ÉDITORIAL
L’indiscipline
Il y a quelques jours en France, 198 manifestations ont eu lieu pour protester contre le « passe sanitaire », voire contre la vaccination obligatoire (à partir de mi-septembre, les employés du réseau de la santé devront être intégralement vaccinés contre la CoVid-19 sous peine de rester chez eux). 240 000 manifestants, dont 17 000 juste à Paris. Une semaine avant, c’était 40 000 de moins, et encore 40 000 de moins fin juillet. Ici au Québec, la dernière trace que j’ai trouvée d’une manifestation notable date de début mai dernier : 30 000 personnes à Montréal contre les mesures sanitaires. C’est considéré comme un événement « monstre », car il faut se rappeler qu’il y a 65 millions d’habitants en France, contre moins de 8 millions au Québec. Toute proportion gardée, les chiffres correspondent finalement.
Toutefois, cela m’a amené à réfléchir un peu. Évidemment, nous pourrions nous intéresser aux causes de ces manifestations. Dans les deux cas, ce sont les mesures prises pour lutter contre la propagation de la CoVid-19. Et pas n’importe lesquelles. En France, il s’agit de la « Loi relative à la gestion de la crise sanitaire », notamment sur l’obligation de présenter un « Passe sanitaire » pour accéder à différents lieux, en particulier publics, comme les cafés-restaurants, les cinémas, et autres lieux de divertissement… Il y a trois mois, les Québécois protestaient contre l’obligation des mesures telles que le port du masque, la distanciation obligatoire ou le couvre-feu.
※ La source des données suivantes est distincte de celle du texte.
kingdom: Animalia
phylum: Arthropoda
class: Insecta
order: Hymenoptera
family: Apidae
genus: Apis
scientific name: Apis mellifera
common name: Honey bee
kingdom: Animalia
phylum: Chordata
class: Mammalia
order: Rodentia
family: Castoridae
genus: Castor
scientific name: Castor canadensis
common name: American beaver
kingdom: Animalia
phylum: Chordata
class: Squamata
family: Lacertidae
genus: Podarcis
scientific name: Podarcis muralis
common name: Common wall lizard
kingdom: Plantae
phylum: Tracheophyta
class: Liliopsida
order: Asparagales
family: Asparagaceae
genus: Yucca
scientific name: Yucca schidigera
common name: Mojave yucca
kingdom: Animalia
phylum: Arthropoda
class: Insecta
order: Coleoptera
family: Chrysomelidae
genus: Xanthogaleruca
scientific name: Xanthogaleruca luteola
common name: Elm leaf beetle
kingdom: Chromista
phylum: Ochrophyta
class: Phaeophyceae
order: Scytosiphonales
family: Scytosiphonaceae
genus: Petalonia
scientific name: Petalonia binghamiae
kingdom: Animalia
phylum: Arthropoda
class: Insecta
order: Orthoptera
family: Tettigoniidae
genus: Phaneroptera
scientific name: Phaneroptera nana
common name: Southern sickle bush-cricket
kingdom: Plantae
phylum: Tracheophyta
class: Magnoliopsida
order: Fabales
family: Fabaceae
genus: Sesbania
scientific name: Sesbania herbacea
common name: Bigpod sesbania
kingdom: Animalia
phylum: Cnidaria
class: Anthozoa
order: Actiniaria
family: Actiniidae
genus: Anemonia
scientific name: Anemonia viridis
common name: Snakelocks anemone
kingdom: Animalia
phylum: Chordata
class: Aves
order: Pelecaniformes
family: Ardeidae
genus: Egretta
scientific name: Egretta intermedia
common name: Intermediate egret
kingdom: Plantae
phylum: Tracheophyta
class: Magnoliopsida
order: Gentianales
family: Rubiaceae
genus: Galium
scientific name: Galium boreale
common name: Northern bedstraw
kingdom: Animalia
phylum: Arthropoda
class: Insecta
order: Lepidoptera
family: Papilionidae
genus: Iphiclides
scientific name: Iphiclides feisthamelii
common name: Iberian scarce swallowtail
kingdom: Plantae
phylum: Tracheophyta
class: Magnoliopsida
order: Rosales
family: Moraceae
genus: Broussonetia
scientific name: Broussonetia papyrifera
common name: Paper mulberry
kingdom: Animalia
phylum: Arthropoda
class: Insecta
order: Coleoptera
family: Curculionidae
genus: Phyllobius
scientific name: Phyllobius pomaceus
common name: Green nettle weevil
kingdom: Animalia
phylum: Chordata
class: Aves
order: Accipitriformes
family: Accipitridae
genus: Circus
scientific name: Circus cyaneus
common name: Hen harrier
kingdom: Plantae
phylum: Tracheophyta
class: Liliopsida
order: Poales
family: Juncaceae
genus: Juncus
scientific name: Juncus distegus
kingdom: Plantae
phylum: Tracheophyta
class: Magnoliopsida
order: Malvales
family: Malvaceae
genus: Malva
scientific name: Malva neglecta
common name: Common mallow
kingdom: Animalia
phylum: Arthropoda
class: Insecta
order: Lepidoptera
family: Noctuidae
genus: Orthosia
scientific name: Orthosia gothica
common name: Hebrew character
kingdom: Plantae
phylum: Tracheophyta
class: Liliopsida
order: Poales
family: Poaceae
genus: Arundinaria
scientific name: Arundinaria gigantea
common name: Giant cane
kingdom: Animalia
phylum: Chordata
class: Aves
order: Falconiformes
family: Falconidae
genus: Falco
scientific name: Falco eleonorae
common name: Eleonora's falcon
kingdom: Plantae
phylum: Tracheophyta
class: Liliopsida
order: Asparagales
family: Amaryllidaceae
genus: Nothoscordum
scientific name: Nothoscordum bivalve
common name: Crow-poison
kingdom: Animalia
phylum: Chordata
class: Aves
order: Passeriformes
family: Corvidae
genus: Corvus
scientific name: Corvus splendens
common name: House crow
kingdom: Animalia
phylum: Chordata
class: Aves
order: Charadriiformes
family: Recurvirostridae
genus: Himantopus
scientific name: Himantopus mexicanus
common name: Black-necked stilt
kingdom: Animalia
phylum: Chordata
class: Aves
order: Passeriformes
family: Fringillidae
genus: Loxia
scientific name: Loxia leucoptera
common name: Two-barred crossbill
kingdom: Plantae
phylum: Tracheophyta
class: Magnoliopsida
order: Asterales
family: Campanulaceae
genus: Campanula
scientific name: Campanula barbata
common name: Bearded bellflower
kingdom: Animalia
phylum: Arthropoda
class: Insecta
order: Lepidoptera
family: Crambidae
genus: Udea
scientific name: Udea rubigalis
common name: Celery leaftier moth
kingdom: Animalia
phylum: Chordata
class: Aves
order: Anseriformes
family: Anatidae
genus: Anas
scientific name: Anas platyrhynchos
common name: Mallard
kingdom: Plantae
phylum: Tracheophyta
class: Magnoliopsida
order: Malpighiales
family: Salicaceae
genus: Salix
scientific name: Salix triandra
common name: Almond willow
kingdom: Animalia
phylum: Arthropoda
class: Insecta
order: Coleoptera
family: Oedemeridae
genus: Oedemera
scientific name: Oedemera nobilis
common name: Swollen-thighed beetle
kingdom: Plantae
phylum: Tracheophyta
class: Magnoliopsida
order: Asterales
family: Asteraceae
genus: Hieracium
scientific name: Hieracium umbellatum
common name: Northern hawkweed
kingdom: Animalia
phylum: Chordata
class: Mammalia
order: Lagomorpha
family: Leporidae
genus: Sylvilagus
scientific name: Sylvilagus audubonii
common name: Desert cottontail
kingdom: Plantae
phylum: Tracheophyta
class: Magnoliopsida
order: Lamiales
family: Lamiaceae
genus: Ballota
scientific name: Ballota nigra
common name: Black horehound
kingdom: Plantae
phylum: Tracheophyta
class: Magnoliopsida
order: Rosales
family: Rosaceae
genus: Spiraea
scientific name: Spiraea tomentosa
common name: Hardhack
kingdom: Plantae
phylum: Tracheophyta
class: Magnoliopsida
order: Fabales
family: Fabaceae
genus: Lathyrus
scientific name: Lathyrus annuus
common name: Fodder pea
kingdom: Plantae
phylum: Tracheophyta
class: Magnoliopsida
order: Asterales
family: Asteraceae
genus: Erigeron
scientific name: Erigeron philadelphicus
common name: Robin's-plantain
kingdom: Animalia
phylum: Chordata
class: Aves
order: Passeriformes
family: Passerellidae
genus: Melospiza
Que feront-ils quand nos gouvernements, municipal provincial ou fédéral, vont évoquer le « passe », ce qui ne va pas manquer d’arriver ? Car tous crient au loup en scandant le même genre de slogan autour de la notion de liberté. Il serait intéressant de voir ce qu’ils répondent quand on leur parle du droit des personnes à avoir accès à un environnement sain et à des soins médicaux. Parce qu’ils constituent un risque supplémentaire d’extension du virus, qui, par ricochet, peut entrainer plus d’hospitalisation et une plus grande mobilisation de personnel médical, qui sinon, seraient affectés à des gens malades, en attente de chirurgie, etc. Beaucoup d’actes médicaux ont été retardés ou annulés à la suite de la pandémie ; certains en sont morts… Tout cela sur fond de pénurie d’infirmières ou de médecins. Pas très solidaire…
Non, ma réflexion a surtout porté sur le tempérament des Français par rapport à celui des Québécois en matière de comportement social. On sait les Français râleurs et prompts à exprimer leur mécontentement dans la rue, dans des manifestations, doublées le plus souvent de grèves ; ce n’est pas nouveau et cela ne s’est jamais démenti. C’est presque un sport national. J’ai moi-même participé à mes premières grèves et manifs à 14-15 ans, quand j’étais encore au secondaire. Les Québécois, surtout francophones, ont un peu de cela dans leur ADN modifié, il faut le reconnaitre. Par contre, si l’on revient aux mesures sanitaires, dans la rue, la différence est flagrante. Par exemple, bien que le masque soit obligatoire à l’extérieur, dans les centres-villes, dans la majorité des villes française, à peine la moitié des personnes le portent. On a plutôt l’impression que les touristes sont plus obéissants que les Français eux-mêmes. On retrouve -là une résistance en acte, un esprit de contradiction très français. Et franchement, ce n’est pas particulièrement rassurant en ces temps troublés. Espérons que les Québécois se montreront plus disciplinés.